Restate the full set of records exactly, without adding or dropping a word.

[[ Supplied material open ]]

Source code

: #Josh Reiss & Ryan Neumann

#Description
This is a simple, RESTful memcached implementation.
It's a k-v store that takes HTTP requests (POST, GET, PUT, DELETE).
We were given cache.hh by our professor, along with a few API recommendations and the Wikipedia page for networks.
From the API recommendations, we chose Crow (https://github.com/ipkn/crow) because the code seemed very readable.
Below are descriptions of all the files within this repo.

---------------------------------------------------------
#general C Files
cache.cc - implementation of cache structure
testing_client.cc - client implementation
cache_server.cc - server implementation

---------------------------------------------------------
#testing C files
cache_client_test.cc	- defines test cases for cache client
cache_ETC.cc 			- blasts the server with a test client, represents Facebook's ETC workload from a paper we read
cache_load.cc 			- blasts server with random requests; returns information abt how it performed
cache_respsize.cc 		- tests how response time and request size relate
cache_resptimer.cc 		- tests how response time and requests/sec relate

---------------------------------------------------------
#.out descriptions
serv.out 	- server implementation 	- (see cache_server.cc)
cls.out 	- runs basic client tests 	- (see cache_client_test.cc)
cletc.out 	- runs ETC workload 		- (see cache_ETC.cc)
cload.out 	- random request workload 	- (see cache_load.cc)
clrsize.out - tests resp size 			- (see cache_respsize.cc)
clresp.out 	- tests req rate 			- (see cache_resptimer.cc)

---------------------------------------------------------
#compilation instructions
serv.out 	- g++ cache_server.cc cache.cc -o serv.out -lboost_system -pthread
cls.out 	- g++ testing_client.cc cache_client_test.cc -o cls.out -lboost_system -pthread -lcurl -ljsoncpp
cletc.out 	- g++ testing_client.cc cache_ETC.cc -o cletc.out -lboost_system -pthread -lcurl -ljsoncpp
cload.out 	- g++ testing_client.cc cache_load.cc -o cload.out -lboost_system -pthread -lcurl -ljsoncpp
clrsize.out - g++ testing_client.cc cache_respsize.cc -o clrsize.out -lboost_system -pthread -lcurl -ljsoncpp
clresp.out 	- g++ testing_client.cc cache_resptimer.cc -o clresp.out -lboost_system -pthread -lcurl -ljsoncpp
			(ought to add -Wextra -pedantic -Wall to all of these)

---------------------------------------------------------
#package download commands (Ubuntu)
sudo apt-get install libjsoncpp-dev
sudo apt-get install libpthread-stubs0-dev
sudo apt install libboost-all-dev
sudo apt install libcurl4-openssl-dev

[[ Supplied material closed ]]

Exercise solution:
Source code

: #Josh Reiss & Ryan Neumann

#Description
This is a simple, RESTful memcached implementation.
It's a k-v store that takes HTTP requests (POST, GET, PUT, DELETE).
We were given cache.hh by our professor, along with a few API recommendations and the Wikipedia page for networks.
From the API recommendations, we chose Crow (https://github.com/ipkn/crow) because the code seemed very readable.
Below are descriptions of all the files within this repo.

---------------------------------------------------------
#general C Files
cache.cc - implementation of cache structure
testing_client.cc - client implementation
cache_server.cc - server implementation

---------------------------------------------------------
#testing C files
cache_client_test.cc	- defines test cases for cache client
cache_ETC.cc 			- blasts the server with a test client, represents Facebook's ETC workload from a paper we read
cache_load.cc 			- blasts server with random requests; returns information abt how it performed
cache_respsize.cc 		- tests how response time and request size relate
cache_resptimer.cc 		- tests how response time and requests/sec relate

---------------------------------------------------------
#.out descriptions
serv.out 	- server implementation 	- (see cache_server.cc)
cls.out 	- runs basic client tests 	- (see cache_client_test.cc)
cletc.out 	- runs ETC workload 		- (see cache_ETC.cc)
cload.out 	- random request workload 	- (see cache_load.cc)
clrsize.out - tests resp size 			- (see cache_respsize.cc)
clresp.out 	- tests req rate 			- (see cache_resptimer.cc)

---------------------------------------------------------
#compilation instructions
serv.out 	- g++ cache_server.cc cache.cc -o serv.out -lboost_system -pthread
cls.out 	- g++ testing_client.cc cache_client_test.cc -o cls.out -lboost_system -pthread -lcurl -ljsoncpp
cletc.out 	- g++ testing_client.cc cache_ETC.cc -o cletc.out -lboost_system -pthread -lcurl -ljsoncpp
cload.out 	- g++ testing_client.cc cache_load.cc -o cload.out -lboost_system -pthread -lcurl -ljsoncpp
clrsize.out - g++ testing_client.cc cache_respsize.cc -o clrsize.out -lboost_system -pthread -lcurl -ljsoncpp
clresp.out 	- g++ testing_client.cc cache_resptimer.cc -o clresp.out -lboost_system -pthread -lcurl -ljsoncpp
			(ought to add -Wextra -pedantic -Wall to all of these)

---------------------------------------------------------
#package download commands (Ubuntu)
sudo apt-get install libjsoncpp-dev
sudo apt-get install libpthread-stubs0-dev
sudo apt install libboost-all-dev
sudo apt install libcurl4-openssl-dev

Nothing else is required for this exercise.